We are so used to Calypso collapses, Kiwi tumbles and Aussie arrogance dissolving in the face of designer spin pitches that we have forgotten what true competition is. We could blame the state of the international game in India on our designer pitches, tailor-made to render the opposition like a teetering house of cards in the path of a tropical high speed fan. Relief has come only now because we have in Gujarat a lover of English cricket who modelled a stadium after Lord’s, including its spaceship-like media box.
More importantly, a pitch with a tinge of green and an un-Indian propensity not to crumble and allow dust to swirl around the batsman’s helmet from, say, lunch on the opening day, was on offer. The English team may have experienced mixed results at Lord’s, but this must have felt like home for them, besides Hameed whose return to his roots must have felt more like a pilgrimage than even Lord’s. For years we have been saying that good pitches make for good cricket. But then how could Indian cricket be expected to abandon its obsession with Bunsen Burners when a whole fan base and the very business of cricket is predicated upon putting it across all comers to India on spinning dust bowls?

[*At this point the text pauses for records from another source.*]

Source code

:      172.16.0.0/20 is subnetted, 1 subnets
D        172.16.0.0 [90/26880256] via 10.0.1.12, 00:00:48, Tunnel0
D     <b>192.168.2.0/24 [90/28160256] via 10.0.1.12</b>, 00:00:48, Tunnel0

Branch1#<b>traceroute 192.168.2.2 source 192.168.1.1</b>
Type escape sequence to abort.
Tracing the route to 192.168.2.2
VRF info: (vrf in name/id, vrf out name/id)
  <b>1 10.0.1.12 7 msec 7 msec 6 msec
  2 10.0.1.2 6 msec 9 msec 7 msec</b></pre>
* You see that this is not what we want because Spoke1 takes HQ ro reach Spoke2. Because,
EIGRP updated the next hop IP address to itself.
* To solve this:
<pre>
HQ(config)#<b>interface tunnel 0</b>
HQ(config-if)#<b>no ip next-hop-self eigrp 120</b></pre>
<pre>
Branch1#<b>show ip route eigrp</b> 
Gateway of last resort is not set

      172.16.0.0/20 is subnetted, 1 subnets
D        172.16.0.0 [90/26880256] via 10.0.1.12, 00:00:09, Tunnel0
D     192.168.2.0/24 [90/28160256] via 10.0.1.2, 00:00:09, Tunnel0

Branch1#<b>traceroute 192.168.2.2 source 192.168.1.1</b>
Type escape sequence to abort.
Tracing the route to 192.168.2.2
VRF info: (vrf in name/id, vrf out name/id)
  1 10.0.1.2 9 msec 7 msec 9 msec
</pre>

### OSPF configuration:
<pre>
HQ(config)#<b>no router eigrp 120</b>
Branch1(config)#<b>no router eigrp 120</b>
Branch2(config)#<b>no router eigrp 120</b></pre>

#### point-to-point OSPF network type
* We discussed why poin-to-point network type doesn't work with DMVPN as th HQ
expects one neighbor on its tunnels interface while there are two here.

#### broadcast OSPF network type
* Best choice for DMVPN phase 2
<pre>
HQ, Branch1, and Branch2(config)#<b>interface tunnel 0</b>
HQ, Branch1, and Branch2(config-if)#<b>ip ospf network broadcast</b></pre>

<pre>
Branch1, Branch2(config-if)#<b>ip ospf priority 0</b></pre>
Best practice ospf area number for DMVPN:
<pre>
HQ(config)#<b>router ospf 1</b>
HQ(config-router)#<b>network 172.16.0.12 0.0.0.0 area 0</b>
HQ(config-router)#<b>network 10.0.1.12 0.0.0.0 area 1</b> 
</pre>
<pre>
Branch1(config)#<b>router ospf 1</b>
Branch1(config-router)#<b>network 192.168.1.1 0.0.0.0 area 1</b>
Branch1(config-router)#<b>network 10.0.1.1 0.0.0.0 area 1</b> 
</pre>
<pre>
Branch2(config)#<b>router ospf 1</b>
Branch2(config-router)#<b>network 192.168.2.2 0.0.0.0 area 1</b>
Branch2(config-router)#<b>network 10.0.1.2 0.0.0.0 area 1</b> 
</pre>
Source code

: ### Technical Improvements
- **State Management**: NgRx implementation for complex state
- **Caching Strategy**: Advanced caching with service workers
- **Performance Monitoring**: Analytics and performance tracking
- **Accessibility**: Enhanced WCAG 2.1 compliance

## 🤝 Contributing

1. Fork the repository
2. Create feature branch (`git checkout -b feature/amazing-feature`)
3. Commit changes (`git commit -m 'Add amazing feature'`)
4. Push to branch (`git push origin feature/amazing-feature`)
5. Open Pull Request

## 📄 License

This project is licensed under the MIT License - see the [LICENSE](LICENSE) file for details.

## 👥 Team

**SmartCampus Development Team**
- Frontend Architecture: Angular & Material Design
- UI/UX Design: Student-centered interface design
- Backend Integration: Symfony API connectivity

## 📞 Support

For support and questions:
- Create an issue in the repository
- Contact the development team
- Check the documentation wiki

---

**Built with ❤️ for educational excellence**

It takes courage or BCCI politics — as we saw once when the Aussies were here in 2005 and the Nagpur pitch sported a green top riling Sourav Ganguly who withdrew from the game ostensibly because of sickness — to make true pitches. Since it’s now the Supreme Court versus the BCCI, there might even be a suspicion that the Lodha committee ordered this. If India had lost it on the final evening, much like England did in the second Test in Bangladesh, then conspiracy theories like the one suggested above would have sprouted dragging the top court into the mundane money politics of BCCI fuelled by officials’ egos as bloated as cricket’s bank balance.
Did the England spinners generally out-bowl their Indian counterparts or was it only because Alastair Cook had the good fortune to win the toss? The toss is all too crucial in India, particularly when they decide to ‘fix’ the pitches because the visiting teams would have even less of a chance if they have to bat second. Sometimes, it might be good fortune to lose the toss in Australia, like say in the current Hobart Test. Out here in India no one would put the opposition in unless it was Rahul Dravid who seemed to have abandoned common sense when he put England in 10 years ago in Mumbai and promptly lost the Test. I doubt such generosity would be featured in this series.
Of course, the batsmen’s honeymoon with a sporting pitch may have been over in this series unless Mohali plays true to old form and produces a firm surface. Given the Indian captain’s views on the subject of grass after the first Test, I doubt the colour would be a highlight of any of the other pitches, certainly not at Visakhapatnam and Chennai, which are capable of laying out pitches that allow the ball to spin like a top. The centuries, of which we saw so many in Rajkot including by the home boy Cheteshwar Pujara, might get harder to make, which is a pity because the awkward pitches ensure another type of ennui altogether in an atmosphere bereft of batting aesthetics.
It should not be forgotten for a moment that the home boy Pujara made a century thanks to India’s newfound faith in the DRS.